WASHINGTON – Congress today will examine discriminatory hiring practices and attitudes in its own back yard – the federal work place.
The House Government Reform and Oversight civil service subcommittee is concerned about the 19,000-plus active discrimination complaints filed by federal workers with the Equal Employment Opportunity Commission.
Discrimination in the federal work place can range from what Del. Eleanor Holmes Norton, D-D.C., called “good old fashion racism,” like name calling and insulting notes, to unfair hiring practices.
Institutional discrimination keeps minorities out of high paying jobs and positions of responsibility, said Rep. Albert Wynn, D-Prince George’s.
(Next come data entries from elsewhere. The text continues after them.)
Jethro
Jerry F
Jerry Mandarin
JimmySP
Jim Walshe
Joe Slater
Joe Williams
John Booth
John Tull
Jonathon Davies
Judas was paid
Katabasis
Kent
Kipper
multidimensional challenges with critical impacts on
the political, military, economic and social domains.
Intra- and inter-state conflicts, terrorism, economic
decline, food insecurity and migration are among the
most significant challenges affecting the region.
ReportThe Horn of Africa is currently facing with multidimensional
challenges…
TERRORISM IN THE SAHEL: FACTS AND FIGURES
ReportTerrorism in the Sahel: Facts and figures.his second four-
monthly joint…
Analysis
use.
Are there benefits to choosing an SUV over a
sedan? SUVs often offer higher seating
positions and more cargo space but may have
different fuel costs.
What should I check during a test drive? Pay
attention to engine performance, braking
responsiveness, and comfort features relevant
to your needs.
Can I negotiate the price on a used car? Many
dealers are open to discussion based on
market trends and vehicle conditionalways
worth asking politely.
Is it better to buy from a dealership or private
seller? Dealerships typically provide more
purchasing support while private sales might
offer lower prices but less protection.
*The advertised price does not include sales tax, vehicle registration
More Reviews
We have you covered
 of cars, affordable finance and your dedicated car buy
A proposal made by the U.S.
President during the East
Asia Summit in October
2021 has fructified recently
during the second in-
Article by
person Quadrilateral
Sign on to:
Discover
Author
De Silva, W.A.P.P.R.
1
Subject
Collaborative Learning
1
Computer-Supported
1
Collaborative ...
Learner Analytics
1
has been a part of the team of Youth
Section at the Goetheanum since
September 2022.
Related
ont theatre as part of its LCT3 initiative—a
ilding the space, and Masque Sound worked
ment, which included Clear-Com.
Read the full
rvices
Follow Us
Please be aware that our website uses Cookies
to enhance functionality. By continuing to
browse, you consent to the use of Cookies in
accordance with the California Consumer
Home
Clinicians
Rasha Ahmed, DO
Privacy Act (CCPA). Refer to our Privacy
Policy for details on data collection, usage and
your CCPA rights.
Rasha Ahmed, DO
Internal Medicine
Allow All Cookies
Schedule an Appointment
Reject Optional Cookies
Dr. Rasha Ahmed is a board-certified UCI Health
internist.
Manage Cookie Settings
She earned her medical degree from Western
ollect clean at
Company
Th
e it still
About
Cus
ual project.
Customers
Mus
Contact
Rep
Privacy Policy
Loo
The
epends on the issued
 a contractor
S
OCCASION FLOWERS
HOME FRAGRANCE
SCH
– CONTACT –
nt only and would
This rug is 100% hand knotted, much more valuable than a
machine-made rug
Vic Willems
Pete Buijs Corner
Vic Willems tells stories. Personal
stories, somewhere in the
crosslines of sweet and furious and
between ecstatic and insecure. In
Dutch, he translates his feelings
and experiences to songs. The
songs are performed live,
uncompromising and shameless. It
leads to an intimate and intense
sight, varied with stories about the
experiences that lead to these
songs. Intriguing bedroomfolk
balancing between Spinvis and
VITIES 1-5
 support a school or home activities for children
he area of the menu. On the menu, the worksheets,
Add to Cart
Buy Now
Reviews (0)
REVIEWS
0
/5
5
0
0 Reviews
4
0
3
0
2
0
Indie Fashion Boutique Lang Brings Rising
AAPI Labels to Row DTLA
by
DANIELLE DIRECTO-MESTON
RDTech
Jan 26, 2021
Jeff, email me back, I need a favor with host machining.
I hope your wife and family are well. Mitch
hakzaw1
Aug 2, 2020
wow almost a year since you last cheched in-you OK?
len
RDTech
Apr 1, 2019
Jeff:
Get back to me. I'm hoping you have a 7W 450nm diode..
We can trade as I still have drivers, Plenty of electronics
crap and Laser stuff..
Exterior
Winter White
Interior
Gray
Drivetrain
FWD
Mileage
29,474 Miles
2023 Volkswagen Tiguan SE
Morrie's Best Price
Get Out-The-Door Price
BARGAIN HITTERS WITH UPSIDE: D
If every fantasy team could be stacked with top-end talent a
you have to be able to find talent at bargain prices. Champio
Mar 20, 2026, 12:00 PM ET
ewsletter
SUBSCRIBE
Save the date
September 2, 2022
For example, Wynn said only six of 398 senior executives at the Agriculture Department are Hispanic. At the Interior Department, only 38 of 1,159 employees at the highest GS pay grade are black.
The subcommittee also is concerned with work place climate.
Interior Department officials pointed to a case of an employee who received a “certificate” from supervisors that read: “Fer all da good hep that Leland Braggs has done with hees big mussels n assistn hees boss womann with puttin up walls n hookun up kumpooter thangs in da kuppel a munths dat she ben so overwhilmd.”
That case was one of several reported to the civil service panel in its first hearing, which focused not only on discrimination but potential changes to the EEOC complaint system.
Today the subcommittee is expected to hear from more federal employees involved in discrimination complaints and Rep. Charles Canady, R-Fla., who has worked to eliminate federal affirmative action programs.